Second Cause of Action – Violations of the California Unauthorized Access to Computer Data Act (Penal Code section 6520, subdivision (e):

             

            Defendant also argues the second cause of action fails to allege facts sufficient to state a claim.

 

            The Comprehensive Computer Data Access and Fraud Act (CDAFA) imposes liability on a person who “[k]nowingly accesses and without permission takes, copies, or makes use of any data from a computer, computer system, or computer network, or takes or copies any supporting documentation, whether existing or residing internal or external to a computer, computer system, or computer network.” (Pen.

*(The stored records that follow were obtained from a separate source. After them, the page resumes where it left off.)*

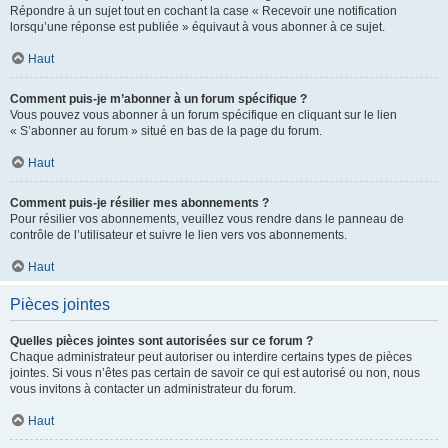
Répondre à un sujet tout en cochant la case « Recevoir une notification
lorsqu’une réponse est publiée » équivaut à vous abonner à ce sujet.
Haut
Comment puis-je m’abonner à un forum spécifique ?
Vous pouvez vous abonner à un forum spécifique en cliquant sur le lien
« S’abonner au forum » situé en bas de la page du forum.
Haut
Comment puis-je résilier mes abonnements ?
Pour résilier vos abonnements, veuillez vous rendre dans le panneau de
contrôle de l’utilisateur et suivre le lien vers vos abonnements.
Haut
Pièces jointes
Quelles pièces jointes sont autorisées sur ce forum ?
Chaque administrateur peut autoriser ou interdire certains types de pièces
jointes. Si vous n’êtes pas certain de savoir ce qui est autorisé ou non, nous
vous invitons à contacter un administrateur du forum.
Haut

Code, § 502, subd. (c)(2).)

 

            Defendant argues that the Complaint fails because it alleges neither that it acted without permission, nor that Plaintiff suffered any damages.

 

A party is liable under the CDAFA only if it accesses computer data without permission. (Pen. Code, § 502, subd. (c)(2).) Although the CDAFA does not define the term “without permission,” courts have interpreted the term to require the defendant to act “in a manner that overcomes technical or code-based barriers.” (Nora Gutierrez v. Converse Inc. (C.D. Cal., Oct. 27, 2023, No. 223CV06547RGKMAR) 2023 WL 8939221, at *4 [citing In re iPhone Application Litig. (N.D. Cal., Sept. 20, 2011, No. 11-MD-02250-LHK) 2011 WL 4403963, at *12 and New Show Studios LLC v. Needle (C.D. Cal., June 30, 2014, No. 2:14-CV-01250-CAS) 2014 WL 2988271, at *7].) Therefore, “the mere fact that a plaintiff does not consent to an action does not create liability under the CDAFA.” (Nora Gutierrez v. Converse Inc. (C.D. Cal., Oct. 27, 2023, No. 223CV06547RGKMAR) 2023 WL 8939221, at *4.)

 

For example, in In re Facebook Privacy Litigation, the district court dismissed a CDAFA cause of action against a website operator for “nonconsensual transmissions” of user data from the operator’s website to third parties because, based on the pleadings, “there were clearly no technical barriers blocking [d]efendant from accessing its own website.” (In re Facebook Privacy Litigation (N.D. Cal. 2011) 791 F.Supp.2d 705, 716.)

 

            Here, Plaintiff only alleges that “[P]laintiff was not informed that her conversations were being recorded and exploited for commercial surveillance purposes without her consent.” (Compl., ¶ 8.) The Complaint alleges that “Design Holdings fails to inform its website users that their communications are being monitored and stored using an ‘event listener.’” (Compl., ¶ 10.) As discussed above, these allegations are insufficient to demonstrate that Defendant’s alleged access of Plaintiff’s data lacked Plaintiff’s consent, as defined under the statute.

 

            Defendant also argues that Plaintiff failed to allege any damage. Under the CDAFA, the plaintiff must suffer a “cognizable loss.” (Pratt v. Higgins (N.D. Cal., July 17, 2023, No. 22-CV-04228-HSG) 2023 WL 4564551, at *9.) “In the context of a § 502 violation, ‘loss’ has been defined to encompass costs related to fixing a computer, lost revenue, or other consequential damages incurred due to an interruption of computer services.” (Ibid.)

            The Opposition fails to point to any specific allegations in the Complaint demonstrating a cognizable loss suffered as result of the purported violation of the CDAFA. Thus, the demurrer to this cause of action is also sustained.

 

Conclusion

 

The demurrer is sustained as to the first and second causes of action. Plaintiff shall have leave to amend. The amended complaint shall be served and filed on or before February 5, 2024.



[1]           Admittedly, as argued by Plaintiff, this determination is generally a question of fact. (Yoon v. Lululemon USA, Inc. (C.D. Cal. 2021) 549 F.Supp.3d 1073, 1081.) Nonetheless, adequate facts must still be alleged to state a claim.